• _Source records_:
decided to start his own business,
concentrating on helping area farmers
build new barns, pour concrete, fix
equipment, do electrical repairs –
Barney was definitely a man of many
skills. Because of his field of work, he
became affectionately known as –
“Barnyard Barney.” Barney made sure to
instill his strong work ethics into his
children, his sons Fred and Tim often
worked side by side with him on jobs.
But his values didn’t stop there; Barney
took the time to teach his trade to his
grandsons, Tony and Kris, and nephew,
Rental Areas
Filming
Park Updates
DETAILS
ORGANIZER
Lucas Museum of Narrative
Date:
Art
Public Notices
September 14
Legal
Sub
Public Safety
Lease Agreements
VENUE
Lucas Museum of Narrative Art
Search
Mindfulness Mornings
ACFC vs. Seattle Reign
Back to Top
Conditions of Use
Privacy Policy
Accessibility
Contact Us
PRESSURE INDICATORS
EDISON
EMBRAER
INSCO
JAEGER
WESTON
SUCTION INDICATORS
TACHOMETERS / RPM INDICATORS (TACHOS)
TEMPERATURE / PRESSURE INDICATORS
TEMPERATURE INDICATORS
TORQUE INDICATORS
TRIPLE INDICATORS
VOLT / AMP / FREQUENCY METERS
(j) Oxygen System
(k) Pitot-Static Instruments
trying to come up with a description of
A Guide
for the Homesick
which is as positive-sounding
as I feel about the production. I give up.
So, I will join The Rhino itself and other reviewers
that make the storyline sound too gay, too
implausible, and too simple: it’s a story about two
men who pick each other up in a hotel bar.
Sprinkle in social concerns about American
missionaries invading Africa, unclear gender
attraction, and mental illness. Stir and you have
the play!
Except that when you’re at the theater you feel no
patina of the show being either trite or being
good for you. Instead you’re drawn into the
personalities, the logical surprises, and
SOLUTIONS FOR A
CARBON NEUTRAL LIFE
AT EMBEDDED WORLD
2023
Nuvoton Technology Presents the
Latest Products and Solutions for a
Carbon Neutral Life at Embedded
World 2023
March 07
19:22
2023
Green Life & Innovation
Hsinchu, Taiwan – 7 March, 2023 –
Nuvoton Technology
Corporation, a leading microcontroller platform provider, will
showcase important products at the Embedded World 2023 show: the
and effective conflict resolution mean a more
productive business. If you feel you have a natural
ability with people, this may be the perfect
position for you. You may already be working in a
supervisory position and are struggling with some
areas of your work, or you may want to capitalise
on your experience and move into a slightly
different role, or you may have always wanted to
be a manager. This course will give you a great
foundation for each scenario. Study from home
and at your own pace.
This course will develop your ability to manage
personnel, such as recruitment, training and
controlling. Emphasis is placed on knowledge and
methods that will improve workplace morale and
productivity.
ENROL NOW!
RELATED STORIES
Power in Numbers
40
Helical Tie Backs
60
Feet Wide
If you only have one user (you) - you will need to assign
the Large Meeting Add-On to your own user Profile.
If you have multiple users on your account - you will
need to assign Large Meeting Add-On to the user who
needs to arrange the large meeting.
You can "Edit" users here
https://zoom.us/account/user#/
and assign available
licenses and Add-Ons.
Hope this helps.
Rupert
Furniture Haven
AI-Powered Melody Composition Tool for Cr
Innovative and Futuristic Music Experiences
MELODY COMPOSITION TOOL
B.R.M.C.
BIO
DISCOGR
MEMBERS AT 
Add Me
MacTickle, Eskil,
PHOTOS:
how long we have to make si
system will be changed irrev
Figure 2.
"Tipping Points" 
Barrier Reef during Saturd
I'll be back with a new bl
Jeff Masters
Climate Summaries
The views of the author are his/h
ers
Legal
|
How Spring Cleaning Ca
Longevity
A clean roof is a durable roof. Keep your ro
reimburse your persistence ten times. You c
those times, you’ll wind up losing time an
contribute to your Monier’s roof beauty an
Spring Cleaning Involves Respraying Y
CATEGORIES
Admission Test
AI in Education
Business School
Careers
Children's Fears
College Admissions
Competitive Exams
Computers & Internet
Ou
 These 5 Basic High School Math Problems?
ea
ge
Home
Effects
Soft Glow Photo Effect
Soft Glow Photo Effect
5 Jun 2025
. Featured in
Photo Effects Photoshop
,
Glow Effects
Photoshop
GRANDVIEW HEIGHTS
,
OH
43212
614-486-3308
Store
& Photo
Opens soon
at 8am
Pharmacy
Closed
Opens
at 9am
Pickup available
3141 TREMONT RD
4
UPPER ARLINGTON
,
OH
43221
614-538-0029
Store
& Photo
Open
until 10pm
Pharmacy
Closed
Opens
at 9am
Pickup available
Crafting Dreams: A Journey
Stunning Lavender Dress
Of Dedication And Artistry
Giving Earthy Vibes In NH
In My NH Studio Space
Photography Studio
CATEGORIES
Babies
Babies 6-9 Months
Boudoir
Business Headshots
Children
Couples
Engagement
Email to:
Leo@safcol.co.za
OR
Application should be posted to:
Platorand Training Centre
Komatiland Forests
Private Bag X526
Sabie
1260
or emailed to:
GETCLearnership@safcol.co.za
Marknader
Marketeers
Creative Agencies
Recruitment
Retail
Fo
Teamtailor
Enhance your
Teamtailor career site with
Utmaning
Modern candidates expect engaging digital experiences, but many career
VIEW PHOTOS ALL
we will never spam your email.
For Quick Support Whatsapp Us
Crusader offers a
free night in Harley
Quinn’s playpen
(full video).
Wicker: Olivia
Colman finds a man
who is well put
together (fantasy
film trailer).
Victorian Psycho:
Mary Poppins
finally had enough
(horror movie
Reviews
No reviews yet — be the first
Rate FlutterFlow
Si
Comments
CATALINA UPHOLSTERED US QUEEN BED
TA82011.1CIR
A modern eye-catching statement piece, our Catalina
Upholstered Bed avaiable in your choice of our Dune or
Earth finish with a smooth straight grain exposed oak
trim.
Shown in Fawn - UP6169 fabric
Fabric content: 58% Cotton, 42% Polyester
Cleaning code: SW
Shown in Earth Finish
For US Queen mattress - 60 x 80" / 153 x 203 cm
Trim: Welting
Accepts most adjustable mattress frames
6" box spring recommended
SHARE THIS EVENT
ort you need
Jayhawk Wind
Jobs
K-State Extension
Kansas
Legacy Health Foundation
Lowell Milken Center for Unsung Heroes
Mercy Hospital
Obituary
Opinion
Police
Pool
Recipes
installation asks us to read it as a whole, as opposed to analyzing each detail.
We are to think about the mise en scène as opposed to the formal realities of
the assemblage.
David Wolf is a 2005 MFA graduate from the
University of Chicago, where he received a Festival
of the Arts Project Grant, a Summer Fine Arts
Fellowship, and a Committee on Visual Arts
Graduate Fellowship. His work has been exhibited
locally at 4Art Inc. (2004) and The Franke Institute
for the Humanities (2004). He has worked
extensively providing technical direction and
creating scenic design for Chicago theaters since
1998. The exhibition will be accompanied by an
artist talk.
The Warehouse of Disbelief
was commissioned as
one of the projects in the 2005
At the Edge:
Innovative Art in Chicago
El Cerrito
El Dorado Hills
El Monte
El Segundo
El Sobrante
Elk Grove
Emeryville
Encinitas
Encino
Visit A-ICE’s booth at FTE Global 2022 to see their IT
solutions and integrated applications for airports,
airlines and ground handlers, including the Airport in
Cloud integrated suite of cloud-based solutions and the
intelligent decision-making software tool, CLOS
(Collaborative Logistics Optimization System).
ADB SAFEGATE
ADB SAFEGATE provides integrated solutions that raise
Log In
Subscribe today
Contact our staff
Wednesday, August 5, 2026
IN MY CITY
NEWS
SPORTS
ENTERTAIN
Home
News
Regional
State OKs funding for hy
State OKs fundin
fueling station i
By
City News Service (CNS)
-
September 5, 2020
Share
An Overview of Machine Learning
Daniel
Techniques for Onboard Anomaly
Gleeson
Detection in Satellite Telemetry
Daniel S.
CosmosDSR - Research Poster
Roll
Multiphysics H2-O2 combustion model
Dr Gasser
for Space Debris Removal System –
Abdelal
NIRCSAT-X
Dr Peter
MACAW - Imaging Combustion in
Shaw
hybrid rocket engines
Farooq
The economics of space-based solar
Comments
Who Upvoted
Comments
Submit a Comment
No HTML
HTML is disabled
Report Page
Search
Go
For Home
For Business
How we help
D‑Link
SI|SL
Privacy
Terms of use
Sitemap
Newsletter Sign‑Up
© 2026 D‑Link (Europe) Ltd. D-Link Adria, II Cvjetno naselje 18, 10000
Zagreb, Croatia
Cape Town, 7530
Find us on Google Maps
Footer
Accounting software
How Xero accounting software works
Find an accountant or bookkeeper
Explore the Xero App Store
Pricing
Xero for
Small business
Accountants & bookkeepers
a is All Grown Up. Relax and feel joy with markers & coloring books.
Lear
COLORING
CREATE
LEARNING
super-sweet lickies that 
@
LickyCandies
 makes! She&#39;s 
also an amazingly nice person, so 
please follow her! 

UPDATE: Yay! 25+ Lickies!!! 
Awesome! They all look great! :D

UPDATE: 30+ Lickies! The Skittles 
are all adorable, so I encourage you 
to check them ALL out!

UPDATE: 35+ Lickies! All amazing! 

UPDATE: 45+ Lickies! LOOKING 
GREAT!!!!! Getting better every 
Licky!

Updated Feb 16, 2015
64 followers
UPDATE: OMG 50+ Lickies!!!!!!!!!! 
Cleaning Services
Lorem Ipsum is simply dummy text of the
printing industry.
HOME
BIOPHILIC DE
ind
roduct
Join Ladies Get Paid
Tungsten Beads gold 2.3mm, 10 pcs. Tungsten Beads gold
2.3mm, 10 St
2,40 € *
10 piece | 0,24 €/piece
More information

• _Request_: In the entries above, find the line holding "Enhance your" and the line holding "(full video)."; print both of them and every line between, exactly, and nothing else.

• _Answer area_:
Enhance your
Teamtailor career site with
Utmaning
Modern candidates expect engaging digital experiences, but many career
VIEW PHOTOS ALL
we will never spam your email.
For Quick Support Whatsapp Us
Crusader offers a
free night in Harley
Quinn’s playpen
(full video).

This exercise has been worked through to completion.